For classification or regression models, the function returns a numpy array where each row is the model's prediction for each input point. For classification models, there will be a probability for each class in each row. For regression models, each row will contain only a single entry.

For object detection models, the input should always be a single image (again, either as a file path, compressed byte string, or an array of pixel values, depending on the settings map, and the result will be list of detected boxes, each one represented as a dictionary.

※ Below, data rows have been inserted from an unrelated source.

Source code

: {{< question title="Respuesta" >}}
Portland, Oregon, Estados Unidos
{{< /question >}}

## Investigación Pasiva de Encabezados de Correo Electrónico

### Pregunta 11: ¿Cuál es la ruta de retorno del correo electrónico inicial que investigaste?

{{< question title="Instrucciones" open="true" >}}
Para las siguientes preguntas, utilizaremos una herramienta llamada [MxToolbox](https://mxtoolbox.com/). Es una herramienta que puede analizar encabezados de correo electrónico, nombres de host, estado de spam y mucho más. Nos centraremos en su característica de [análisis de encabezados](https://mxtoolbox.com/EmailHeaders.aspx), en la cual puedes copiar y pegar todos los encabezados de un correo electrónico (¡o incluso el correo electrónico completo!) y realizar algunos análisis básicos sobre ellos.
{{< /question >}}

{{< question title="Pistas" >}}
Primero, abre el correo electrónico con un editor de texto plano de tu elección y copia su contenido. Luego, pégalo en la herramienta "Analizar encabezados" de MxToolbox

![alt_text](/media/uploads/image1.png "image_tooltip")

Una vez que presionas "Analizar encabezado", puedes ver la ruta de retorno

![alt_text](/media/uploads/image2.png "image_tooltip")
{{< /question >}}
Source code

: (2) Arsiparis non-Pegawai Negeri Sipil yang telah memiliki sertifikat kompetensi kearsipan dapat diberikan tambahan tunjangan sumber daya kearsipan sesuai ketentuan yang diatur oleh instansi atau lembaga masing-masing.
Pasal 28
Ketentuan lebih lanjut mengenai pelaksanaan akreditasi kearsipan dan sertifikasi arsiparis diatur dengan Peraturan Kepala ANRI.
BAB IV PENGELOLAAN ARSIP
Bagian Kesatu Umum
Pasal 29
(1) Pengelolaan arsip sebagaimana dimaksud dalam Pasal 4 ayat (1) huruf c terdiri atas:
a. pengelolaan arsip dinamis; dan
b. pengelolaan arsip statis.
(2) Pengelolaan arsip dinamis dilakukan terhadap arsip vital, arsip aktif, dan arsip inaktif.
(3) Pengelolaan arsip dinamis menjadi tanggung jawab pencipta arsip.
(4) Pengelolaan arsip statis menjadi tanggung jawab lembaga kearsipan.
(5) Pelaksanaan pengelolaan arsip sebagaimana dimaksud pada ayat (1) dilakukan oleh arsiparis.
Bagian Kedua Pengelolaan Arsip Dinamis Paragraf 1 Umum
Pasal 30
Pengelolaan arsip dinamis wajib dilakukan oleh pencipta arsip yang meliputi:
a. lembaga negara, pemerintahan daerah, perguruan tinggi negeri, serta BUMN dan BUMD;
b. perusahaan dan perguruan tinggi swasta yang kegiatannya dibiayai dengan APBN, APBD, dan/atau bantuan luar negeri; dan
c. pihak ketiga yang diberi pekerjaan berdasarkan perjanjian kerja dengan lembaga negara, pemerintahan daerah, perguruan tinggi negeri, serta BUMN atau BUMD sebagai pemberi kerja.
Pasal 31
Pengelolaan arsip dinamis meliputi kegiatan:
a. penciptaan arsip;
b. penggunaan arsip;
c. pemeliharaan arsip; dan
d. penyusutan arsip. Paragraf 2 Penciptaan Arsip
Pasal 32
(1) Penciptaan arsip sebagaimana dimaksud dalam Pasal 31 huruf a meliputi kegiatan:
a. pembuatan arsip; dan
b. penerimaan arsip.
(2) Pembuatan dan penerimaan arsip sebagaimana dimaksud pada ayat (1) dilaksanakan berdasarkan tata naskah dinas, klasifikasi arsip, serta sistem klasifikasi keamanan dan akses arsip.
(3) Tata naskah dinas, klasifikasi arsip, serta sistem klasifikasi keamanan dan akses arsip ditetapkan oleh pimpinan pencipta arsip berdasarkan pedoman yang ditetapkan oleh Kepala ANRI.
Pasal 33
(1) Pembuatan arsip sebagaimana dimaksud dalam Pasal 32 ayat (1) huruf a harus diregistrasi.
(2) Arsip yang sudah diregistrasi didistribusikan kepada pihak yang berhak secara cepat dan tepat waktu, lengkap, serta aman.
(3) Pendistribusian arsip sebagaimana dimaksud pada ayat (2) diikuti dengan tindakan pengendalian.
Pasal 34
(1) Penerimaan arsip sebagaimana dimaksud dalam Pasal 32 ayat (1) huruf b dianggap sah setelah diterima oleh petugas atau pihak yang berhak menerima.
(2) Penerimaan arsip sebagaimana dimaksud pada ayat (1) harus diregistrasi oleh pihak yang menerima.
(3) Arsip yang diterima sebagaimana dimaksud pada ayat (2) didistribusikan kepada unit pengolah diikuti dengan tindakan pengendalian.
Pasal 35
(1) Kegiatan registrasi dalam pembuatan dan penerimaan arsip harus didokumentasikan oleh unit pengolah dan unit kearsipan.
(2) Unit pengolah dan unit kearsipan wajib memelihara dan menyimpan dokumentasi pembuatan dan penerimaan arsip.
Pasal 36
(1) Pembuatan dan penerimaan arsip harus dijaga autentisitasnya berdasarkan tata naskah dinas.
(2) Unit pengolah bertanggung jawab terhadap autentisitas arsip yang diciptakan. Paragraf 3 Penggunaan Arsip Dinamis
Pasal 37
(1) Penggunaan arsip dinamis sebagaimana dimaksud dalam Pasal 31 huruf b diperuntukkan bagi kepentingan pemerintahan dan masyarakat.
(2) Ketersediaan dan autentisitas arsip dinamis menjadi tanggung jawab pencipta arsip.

For example:

In [5]: model('pizza_people.jpg')
Out[5]:
[{'box': [16, 317, 283, 414], 'label': 'pizza', 'score': 0.9726969599723816},
 {'box': [323, 274, 414, 332], 'label': 'pizza', 'score': 0.7364346981048584},
 {'box': [158, 29, 400, 327], 'label': 'person', 'score': 0.6204285025596619},
 {'box': [15, 34, 283, 336], 'label': 'person', 'score': 0.5346986055374146},
 {'box': [311, 23, 416, 255], 'label': 'person', 'score': 0.41961848735809326}]

The box array contains the coordinates of the detected box, as x1, y1, x2, y2, where those coordinates represent the upper-left and lower-right corners of each bounding box, in a coordinate system with (0, 0) at the upper-left of the input image. The score is the rough probability that the object has been correctly identified, and the label is the detected class of the object.